Finché ce ne staremo col broncio, come la Di Francisca, a chiederci se “questa ci è o ci fa”, finché occuperemo l’angolino di chi a questa deriva non piace, saremo condannati a stare all’angolo e ad occupare una ridotta. Si profilano nella storia due modelli di società: il fortino, che a livello ecclesiale è stato ben descritto dai teorici dell’opzione Benedetto, o le case sparse, che hanno il proprio punto di forza in quella forza della coscienza descritta da Adrien Candiard in diversi suoi interventi.

Il tempo nuovo, che si spalanca in questa seconda parte del XXI secolo, non ci chiede di essere d’accordo su tutto e non ci deve chiedere neppure una svolta modernista. Non si tratta di fare come la conferenza episcopale tedesca che – a forza di riforme – non riesce più a trovare i contorni della propria identità, ma di mettersi in un atteggiamento di chi vuole davvero collegare le posizioni espresse da questi ragazzi con l’esperienza umana che le genera.

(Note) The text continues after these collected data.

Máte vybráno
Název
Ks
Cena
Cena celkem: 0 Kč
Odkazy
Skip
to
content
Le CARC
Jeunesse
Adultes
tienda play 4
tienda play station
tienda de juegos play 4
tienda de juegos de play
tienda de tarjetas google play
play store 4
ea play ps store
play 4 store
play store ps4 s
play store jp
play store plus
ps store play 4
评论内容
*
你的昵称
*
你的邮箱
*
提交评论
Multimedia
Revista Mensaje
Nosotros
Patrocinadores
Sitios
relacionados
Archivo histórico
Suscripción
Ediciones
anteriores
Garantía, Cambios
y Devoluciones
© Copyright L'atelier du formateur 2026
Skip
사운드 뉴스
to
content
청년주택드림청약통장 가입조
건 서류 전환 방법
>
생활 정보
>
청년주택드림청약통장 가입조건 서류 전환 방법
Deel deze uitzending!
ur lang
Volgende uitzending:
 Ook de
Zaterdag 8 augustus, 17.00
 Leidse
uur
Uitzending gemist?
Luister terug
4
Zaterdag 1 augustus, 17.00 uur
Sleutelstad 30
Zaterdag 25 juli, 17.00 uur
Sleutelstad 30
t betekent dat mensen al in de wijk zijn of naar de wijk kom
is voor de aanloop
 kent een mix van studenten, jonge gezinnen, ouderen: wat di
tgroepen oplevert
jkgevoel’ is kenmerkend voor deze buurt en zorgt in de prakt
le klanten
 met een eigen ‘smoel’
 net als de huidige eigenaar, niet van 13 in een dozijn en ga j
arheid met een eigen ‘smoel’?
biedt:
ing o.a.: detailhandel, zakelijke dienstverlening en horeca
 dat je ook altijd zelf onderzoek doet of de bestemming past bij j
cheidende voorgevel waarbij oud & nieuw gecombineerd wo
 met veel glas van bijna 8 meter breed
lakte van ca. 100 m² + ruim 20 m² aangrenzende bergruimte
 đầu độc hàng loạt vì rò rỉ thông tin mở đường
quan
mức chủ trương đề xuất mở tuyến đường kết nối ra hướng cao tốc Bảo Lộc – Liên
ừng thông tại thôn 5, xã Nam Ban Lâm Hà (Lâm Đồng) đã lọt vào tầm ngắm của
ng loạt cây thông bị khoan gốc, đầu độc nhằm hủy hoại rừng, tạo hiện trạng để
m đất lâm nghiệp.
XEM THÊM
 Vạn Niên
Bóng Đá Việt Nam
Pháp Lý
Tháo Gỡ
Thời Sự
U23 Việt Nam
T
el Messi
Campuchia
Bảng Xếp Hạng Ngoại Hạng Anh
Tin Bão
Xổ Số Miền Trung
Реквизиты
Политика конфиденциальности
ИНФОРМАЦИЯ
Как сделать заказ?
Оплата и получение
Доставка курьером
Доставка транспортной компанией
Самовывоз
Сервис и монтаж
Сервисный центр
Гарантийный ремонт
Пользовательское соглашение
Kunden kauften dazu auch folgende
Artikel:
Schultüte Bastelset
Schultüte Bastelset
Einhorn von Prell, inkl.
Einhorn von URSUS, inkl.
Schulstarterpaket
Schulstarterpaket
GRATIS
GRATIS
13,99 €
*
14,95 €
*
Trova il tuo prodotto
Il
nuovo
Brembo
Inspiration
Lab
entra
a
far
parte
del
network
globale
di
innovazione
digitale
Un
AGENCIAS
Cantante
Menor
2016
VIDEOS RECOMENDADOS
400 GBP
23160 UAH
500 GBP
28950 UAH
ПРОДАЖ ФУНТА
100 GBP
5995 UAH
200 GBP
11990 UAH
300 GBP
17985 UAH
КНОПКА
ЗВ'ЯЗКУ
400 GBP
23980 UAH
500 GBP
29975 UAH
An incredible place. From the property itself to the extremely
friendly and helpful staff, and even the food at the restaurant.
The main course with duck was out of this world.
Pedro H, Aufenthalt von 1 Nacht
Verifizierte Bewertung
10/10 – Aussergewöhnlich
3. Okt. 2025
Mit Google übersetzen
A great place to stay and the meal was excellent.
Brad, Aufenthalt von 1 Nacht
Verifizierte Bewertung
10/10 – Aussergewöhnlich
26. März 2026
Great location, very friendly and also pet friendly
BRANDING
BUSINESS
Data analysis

Solo dialogando con quell’esperienza sarà possibile costruire un punto di incontro e di fattiva costruzione di un bene comune che non è mai l’insieme dei beni individuali, bensì il riconoscimento di un bene che viene prima delle istanze dei singoli. Certamente l’esasperazione della libertà individuale impensierisce molto. Eppure, essa è frutto di un dilagare del capitalismo che è avvenuto in occidente mentre la Chiesa combatteva aspramente l’ateismo marxista. Questi ragazzi sono nostri figli. Il fatto che ce ne sia qualche migliaio che non è così, non ci elimina la necessità di conoscere e dialogare. È facile fare i polemici dietro una tastiera, è difficile – invece – mettere le mani in pasta. Per incontrare Benedetta e scoprire che cosa ci sia dietro alla gioia di essere arrivati quarti.